YOUR GOAL: Lay out the listing as a Markdown table with the columns "Row" and "Line", numbering each row and leaving out blank lines. Begin at the first line of the listing and stop after the line that contains "les prix. Mais vous disposez également la".

INPUT MATERIAL:

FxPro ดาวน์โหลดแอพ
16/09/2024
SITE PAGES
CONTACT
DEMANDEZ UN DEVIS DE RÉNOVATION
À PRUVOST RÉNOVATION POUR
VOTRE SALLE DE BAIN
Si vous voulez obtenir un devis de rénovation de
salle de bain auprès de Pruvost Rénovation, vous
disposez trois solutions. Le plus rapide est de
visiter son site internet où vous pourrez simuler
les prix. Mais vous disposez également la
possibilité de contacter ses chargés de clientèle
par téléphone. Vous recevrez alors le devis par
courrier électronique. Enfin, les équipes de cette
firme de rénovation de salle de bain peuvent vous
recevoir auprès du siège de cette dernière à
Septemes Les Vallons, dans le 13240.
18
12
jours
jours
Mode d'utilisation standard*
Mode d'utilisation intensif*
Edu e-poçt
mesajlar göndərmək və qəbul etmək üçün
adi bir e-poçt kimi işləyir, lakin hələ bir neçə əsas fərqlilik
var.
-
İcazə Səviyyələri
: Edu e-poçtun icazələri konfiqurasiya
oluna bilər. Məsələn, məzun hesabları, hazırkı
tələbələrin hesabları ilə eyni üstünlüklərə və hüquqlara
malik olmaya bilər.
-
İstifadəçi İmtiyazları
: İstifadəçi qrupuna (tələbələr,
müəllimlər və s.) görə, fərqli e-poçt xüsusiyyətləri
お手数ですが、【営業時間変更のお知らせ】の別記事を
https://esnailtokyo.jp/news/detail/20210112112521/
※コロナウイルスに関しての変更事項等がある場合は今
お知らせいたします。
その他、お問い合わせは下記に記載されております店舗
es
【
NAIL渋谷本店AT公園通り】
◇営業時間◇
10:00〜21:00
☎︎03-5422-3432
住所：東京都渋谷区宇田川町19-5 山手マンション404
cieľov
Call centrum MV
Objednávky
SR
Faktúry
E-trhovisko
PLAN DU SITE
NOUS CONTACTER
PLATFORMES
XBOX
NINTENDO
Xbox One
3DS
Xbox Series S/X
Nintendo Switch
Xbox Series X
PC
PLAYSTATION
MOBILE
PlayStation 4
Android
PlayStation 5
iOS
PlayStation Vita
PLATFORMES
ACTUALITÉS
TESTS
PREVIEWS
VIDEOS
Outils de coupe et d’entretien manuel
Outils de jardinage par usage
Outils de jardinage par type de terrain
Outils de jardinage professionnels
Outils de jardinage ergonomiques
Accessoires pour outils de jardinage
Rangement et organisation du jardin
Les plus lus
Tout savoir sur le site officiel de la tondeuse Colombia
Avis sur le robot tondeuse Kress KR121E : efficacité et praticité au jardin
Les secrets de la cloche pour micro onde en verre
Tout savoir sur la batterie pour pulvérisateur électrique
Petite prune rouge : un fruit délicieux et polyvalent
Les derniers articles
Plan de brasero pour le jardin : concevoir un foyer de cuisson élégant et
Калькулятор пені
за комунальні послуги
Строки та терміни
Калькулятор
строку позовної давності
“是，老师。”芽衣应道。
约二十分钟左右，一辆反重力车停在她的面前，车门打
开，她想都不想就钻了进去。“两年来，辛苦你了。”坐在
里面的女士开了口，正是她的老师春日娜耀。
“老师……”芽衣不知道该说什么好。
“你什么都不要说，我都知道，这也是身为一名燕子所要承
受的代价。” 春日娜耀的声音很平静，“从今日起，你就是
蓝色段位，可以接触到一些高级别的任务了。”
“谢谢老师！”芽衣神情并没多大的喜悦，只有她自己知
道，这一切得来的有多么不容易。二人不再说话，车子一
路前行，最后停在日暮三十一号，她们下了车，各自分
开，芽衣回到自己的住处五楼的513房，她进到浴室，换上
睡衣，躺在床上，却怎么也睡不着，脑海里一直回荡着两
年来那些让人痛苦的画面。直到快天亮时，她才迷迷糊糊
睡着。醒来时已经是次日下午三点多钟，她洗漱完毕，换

WRITTEN RESPONSE:
| Row | Line |
|---|---|
| 1 | FxPro ดาวน์โหลดแอพ |
| 2 | 16/09/2024 |
| 3 | SITE PAGES |
| 4 | CONTACT |
| 5 | DEMANDEZ UN DEVIS DE RÉNOVATION |
| 6 | À PRUVOST RÉNOVATION POUR |
| 7 | VOTRE SALLE DE BAIN |
| 8 | Si vous voulez obtenir un devis de rénovation de |
| 9 | salle de bain auprès de Pruvost Rénovation, vous |
| 10 | disposez trois solutions. Le plus rapide est de |
| 11 | visiter son site internet où vous pourrez simuler |
| 12 | les prix. Mais vous disposez également la |